Lors de nos échanges avec les Directeurs concernés sur le temps de travail effectué et payé respectivement, il nous apparaissait, face aux nombreuses contraintes qui façonnent cette reprise approximative, que l’argument de la Direction sur la différence de traitement entre les salariés physiquement présents et ceux télétravaillant était recevable mais non contentant.

Si nous pouvons comprendre que les salariés présents physiquement devront réaliser pleinement leurs heures, la Cfdt n’accepte pas que les salariés à l’horaire ne pouvant scolariser leurs enfants, devant faire classe à la maison, et qui ne pourront réaliser leurs horaires de travail habituels soient pénalisés.

Ils sont tributaires de la situation et le nombre d’heures non effectué impacteraquotidiennement leur compteur en débit jusqu’à la fin de la période. Et de quelle fin de période parle notre Direction ? Le 2 juin ? La pleine reprise scolaire ? La fin de l’année ? La baisse du taux de propagation du virus mais jusqu’à quel niveau ? L’allègement du taux de remplissage des Hôpitaux ? L’arrivée de traitements ou d’un vaccin ?

Nombreux sont les témoignages de solidarité qui ont émergés durant ce confinement, il serait pour nous injuste d’entériner cet élan avec des mesures préjudiciables pour ceux qui subissent une telle situation alors nous avons insisté pour que le télétravail générique perdure jusqu’aux prochaines annonces gouvernementales qui jalonneront l’étape suivante, celle du 2 juin.

Heureusement après avoir été relayés par nos interlocuteurs RH, nous avons été écoutés et surtout entendus par notre Direction, nous les en remercions.
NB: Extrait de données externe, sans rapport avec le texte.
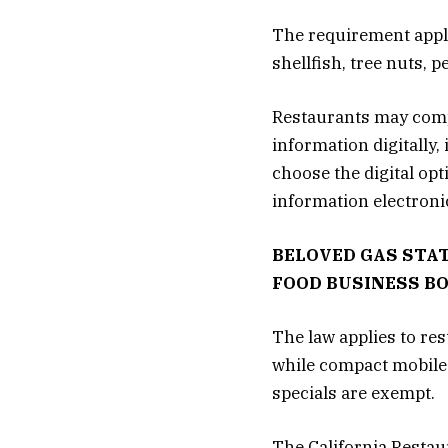
The requirement applie
shellfish, tree nuts,
Restaurants may compl
information digitally
choose the digital op
information electronic
BELOVED GAS STAT
FOOD BUSINESS B
The law applies to re
while compact mobile 
specials are exempt.
The California Restau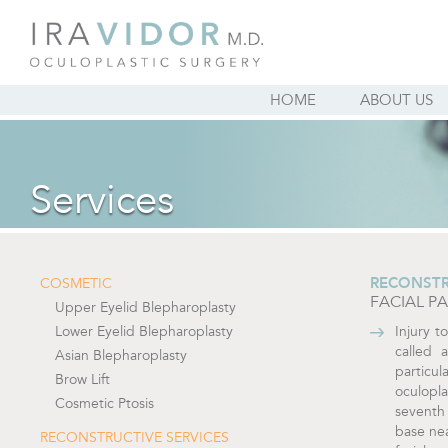
HOME
ABOUT US
Services
RECONSTR
COSMETIC
FACIAL P
Upper Eyelid Blepharoplasty
Lower Eyelid Blepharoplasty
Injury t
called 
Asian Blepharoplasty
particul
Brow Lift
oculopl
Cosmetic Ptosis
seventh 
base nea
RECONSTRUCTIVE SERVICES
Cette prise de décision est profitable à tous les niveaux, bénéfique à l’ensemble des salariés mais aussi à notre Direction Générale GMF qui témoigne la confiance qu’elle adresse à ses collaborateurs qui, comme les remerciements exprimés dans le podcast de notre Directeur Général, sauront s’impliquer et contribuer à la parfaite réussite de cette reprise d’activité.
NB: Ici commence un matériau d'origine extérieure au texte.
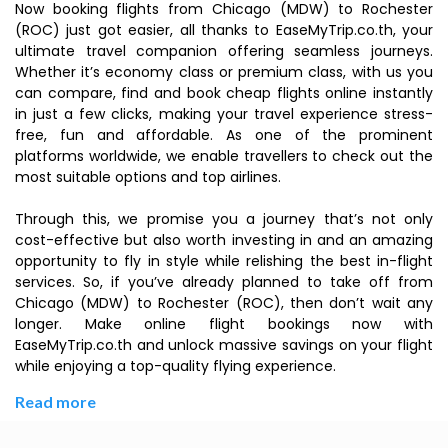
Now booking flights from Chicago (MDW) to Rochester
(ROC) just got easier, all thanks to EaseMyTrip.co.th, your
ultimate travel companion offering seamless journeys.
Whether it’s economy class or premium class, with us you
can compare, find and book cheap flights online instantly
in just a few clicks, making your travel experience stress-
free, fun and affordable. As one of the prominent
platforms worldwide, we enable travellers to check out the
most suitable options and top airlines.
Through this, we promise you a journey that’s not only
cost-effective but also worth investing in and an amazing
opportunity to fly in style while relishing the best in-flight
services. So, if you’ve already planned to take off from
Chicago (MDW) to Rochester (ROC), then don’t wait any
longer. Make online flight bookings now with
EaseMyTrip.co.th and unlock massive savings on your flight
while enjoying a top-quality flying experience.
Read more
Encore une fois les principes et les modalités sont bien définis au travers des nombreux documents remis mais leur appropriation au regard des délais et des retours que nous en avons semblent plutôt s’apparenter à de la précipitation.

Pour la Cfdt il aurait été plus sage de faire de la semaine du 11 mai, une semaine de transition pour parfaire l’environnement de reprise et éviter les dérives d’interprétations des différentes strates, que nous pensons non intentionnelles mais bien maladroites, eu égard au volume d’informations, de préconisations et de moyens à absorber dans un laps de temps aussi réduit.

Par conséquent nous aurions souhaité donner le temps nécessaire à chacun, à son niveau, pour s’approprier la pleine connaissance de ces mesures et éviter la confusion dans cette période déjà troublée, la Cfdt prend donc acte du plan de reprise présenté en s’abstenant.